The Victorians: Twelve Titans who Forged Britain is a 2019 biographical work by the Conservative politician Jacob Rees-Mogg, a backbencher at the time, in which he discusses twelve influential British figures of the Victorian period.
The book covers Prince Albert, Disraeli, Palmerston, Robert Peel, William Gladstone, Sir Charles James Napier, General Gordon, W. G. Grace, William Sleeman, Albert Dicey, Augustus Pugin, and Queen Victoria.
Reception
The book was subject to a largely negative critical reception.[1][2] Columnist A. N. Wilson called it "staggeringly silly" and "morally repellent",[3] while historian Richard J. Evans described it as "plodding, laborious, humourless and barely readable".[4]
It has been criticised for including only one woman, for failure to use primary sources, and on literary grounds.

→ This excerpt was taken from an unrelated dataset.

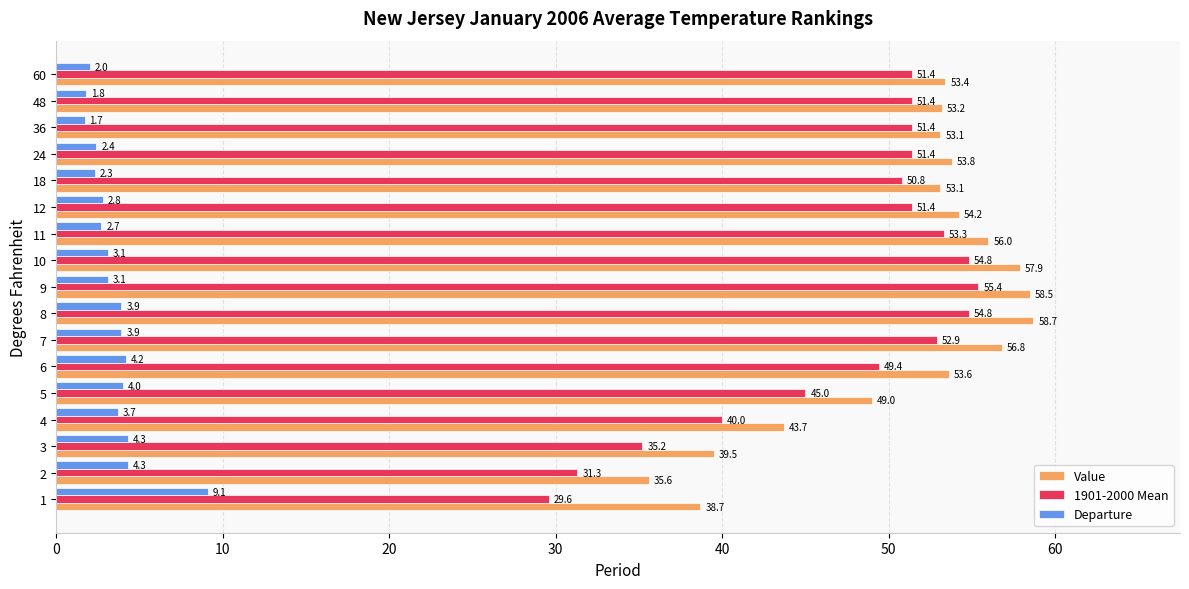

What is the difference between the maximum and minimum values in the Value series?

23.1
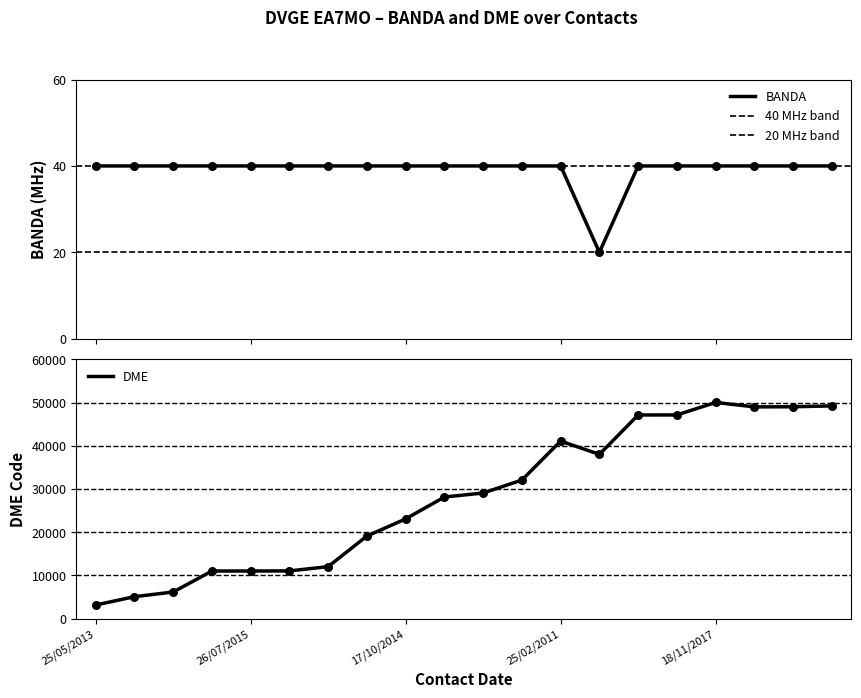

Which series reaches the minimum Y coordinate?

BANDA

In her review, scholar of the Victorian period Kathryn Hughes wrote, "At least we know The Victorians isn't ghost written, since no self-respecting freelancer would dare ask for payment for such rotten prose".[2]
Dominic Sandbrook, reviewing the book for The Sunday Times, described it as "bad, boring and mind‑bogglingly banal".[5][6]
However, the historian Andrew Roberts described the book as "a full-throated, clear-sighted, well-researched and extremely well-written exposition of the Victorians and their values".[7]